Exercise 4. Find the maximum flow from \(S\) to \(T\) in the following 4-node network. Identify the minimum cut.
| Edge | Capacity |
|---|---|
| S→A | 8 |
| S→B | 6 |
| A→T | 5 |
| A→B | 4 |
| B→T | 9 |
Exercise 5. Let \(G\) be a tree on \(n\) vertices. Prove that the adjacency matrix \(A\) of \(G\) contains exactly \(n-1\) ones in each of its upper and lower triangular parts (i.e., \(G\) has exactly \(n-1\) edges), using only the definition of a tree as a connected acyclic graph.
Exercise 6 (Engineering application). A water treatment facility distributes purified water via a network of pipes from a treatment plant (source \(S\)) to a distribution reservoir (sink \(T\)).

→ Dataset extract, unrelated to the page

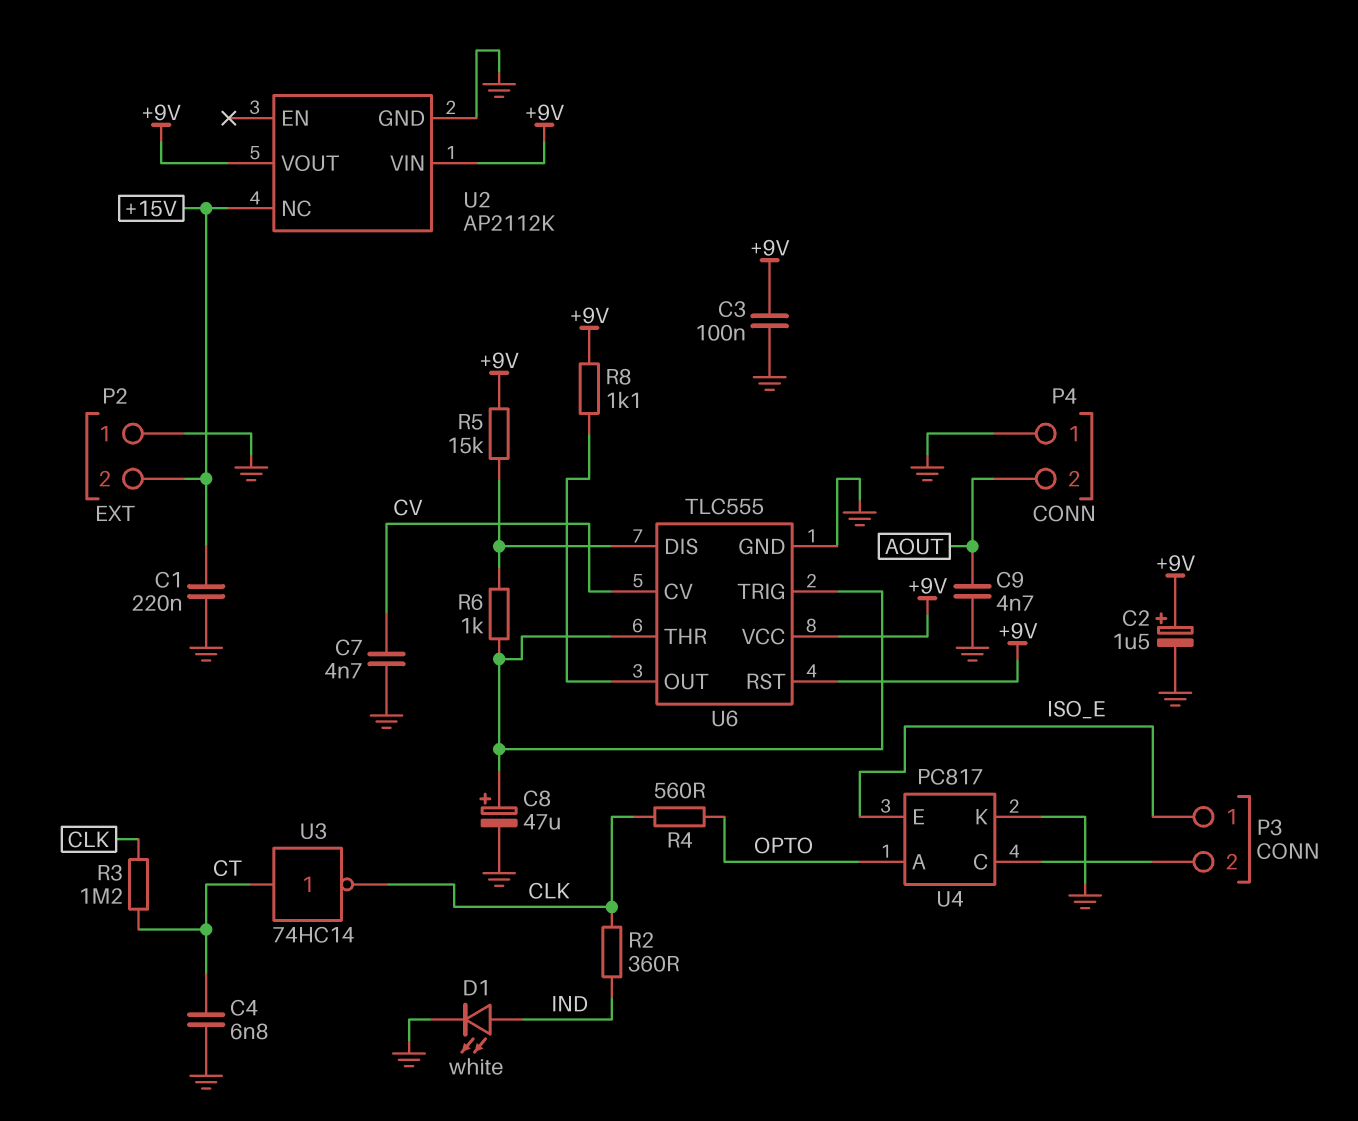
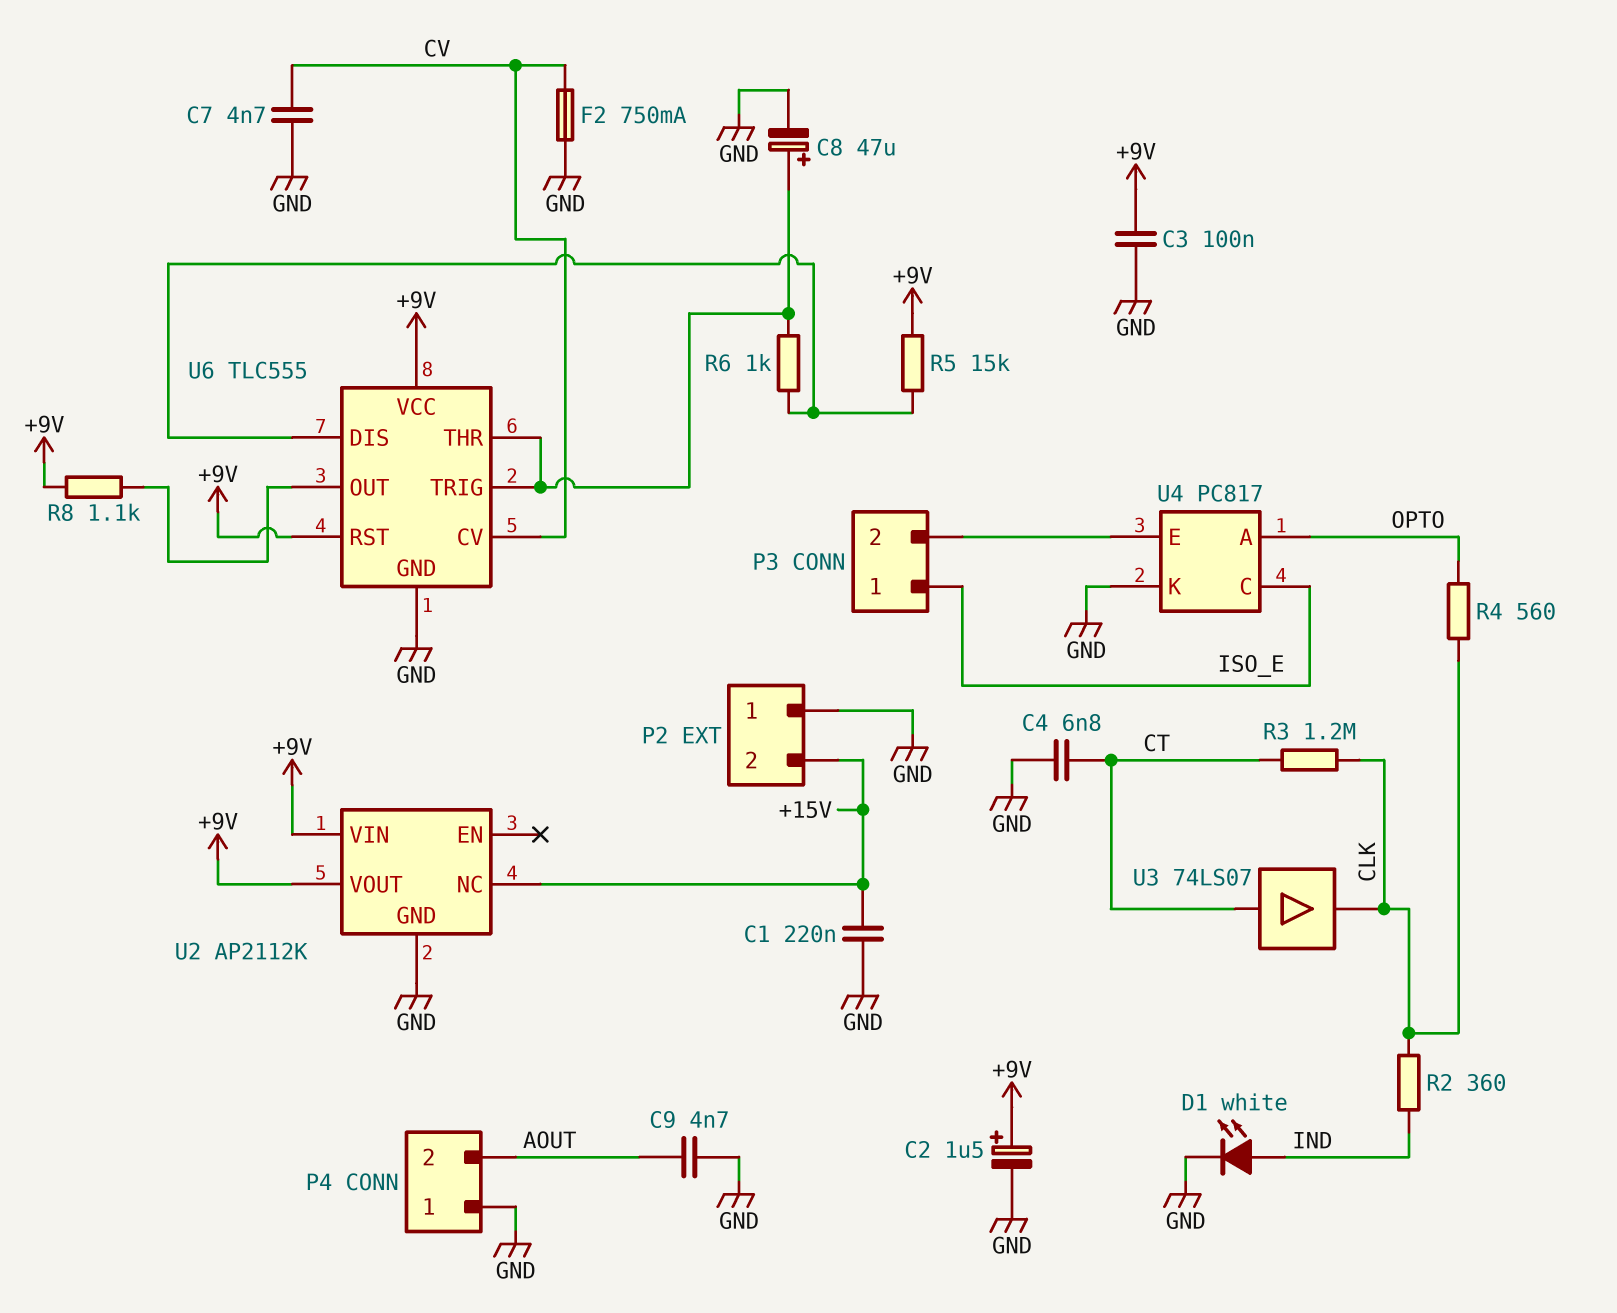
F2: none -> 750mA (CV, GND)
U3: NOT 74HC14 (in CT, out CLK) -> buffer 74LS07 (in CT, out CLK)
U4 pin C: P3/2 -> ISO_E
U4 pin E: ISO_E -> P3/2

The intermediate pump stations are \(P\), \(Q\), \(R\).
| Pipe | Capacity (ML/day) |
|---|---|
| S→P | 12 |
| S→Q | 10 |
| P→Q | 3 |
| P→R | 8 |
| Q→T | 7 |
| R→Q | 4 |
| R→T | 9 |
Model this as a max-flow problem. Find the maximum daily throughput from \(S\) to \(T\) and identify the bottleneck cut — the set of pipes that, if their capacity were increased, would allow more water to reach \(T\).